▶ **Entries shown**
######

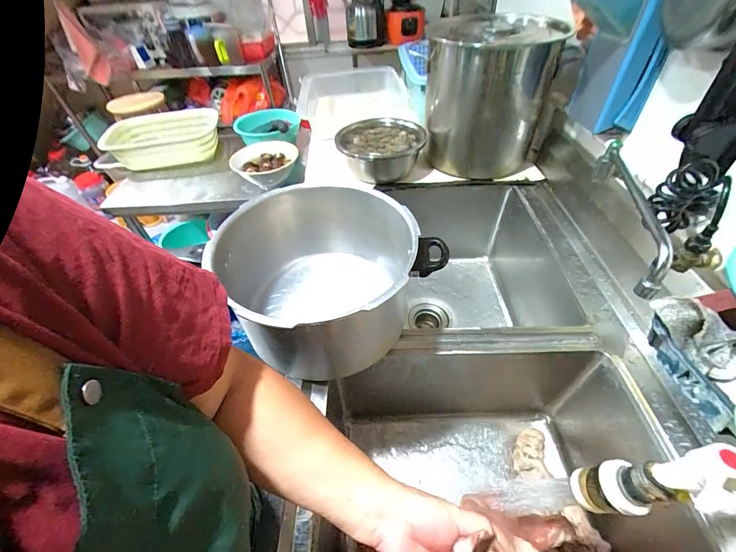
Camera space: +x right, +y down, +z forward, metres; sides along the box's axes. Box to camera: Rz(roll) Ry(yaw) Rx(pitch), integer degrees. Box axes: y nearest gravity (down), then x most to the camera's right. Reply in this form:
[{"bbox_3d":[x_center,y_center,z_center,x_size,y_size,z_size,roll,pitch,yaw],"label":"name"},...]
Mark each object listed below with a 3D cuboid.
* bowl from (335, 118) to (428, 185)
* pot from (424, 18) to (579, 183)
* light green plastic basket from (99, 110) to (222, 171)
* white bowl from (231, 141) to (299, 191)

######

▶ **Task description**
Write every line above out again exactly; pictures do not belong in the copy.

▶ **Task response**
Camera space: +x right, +y down, +z forward, metres; sides along the box's axes. Box to camera: Rz(roll) Ry(yaw) Rx(pitch), integer degrees. Box axes: y nearest gravity (down), then x most to the camera's right. Reply in this form:
[{"bbox_3d":[x_center,y_center,z_center,x_size,y_size,z_size,roll,pitch,yaw],"label":"name"},...]
Mark each object listed below with a 3D cuboid.
* bowl from (335, 118) to (428, 185)
* pot from (424, 18) to (579, 183)
* light green plastic basket from (99, 110) to (222, 171)
* white bowl from (231, 141) to (299, 191)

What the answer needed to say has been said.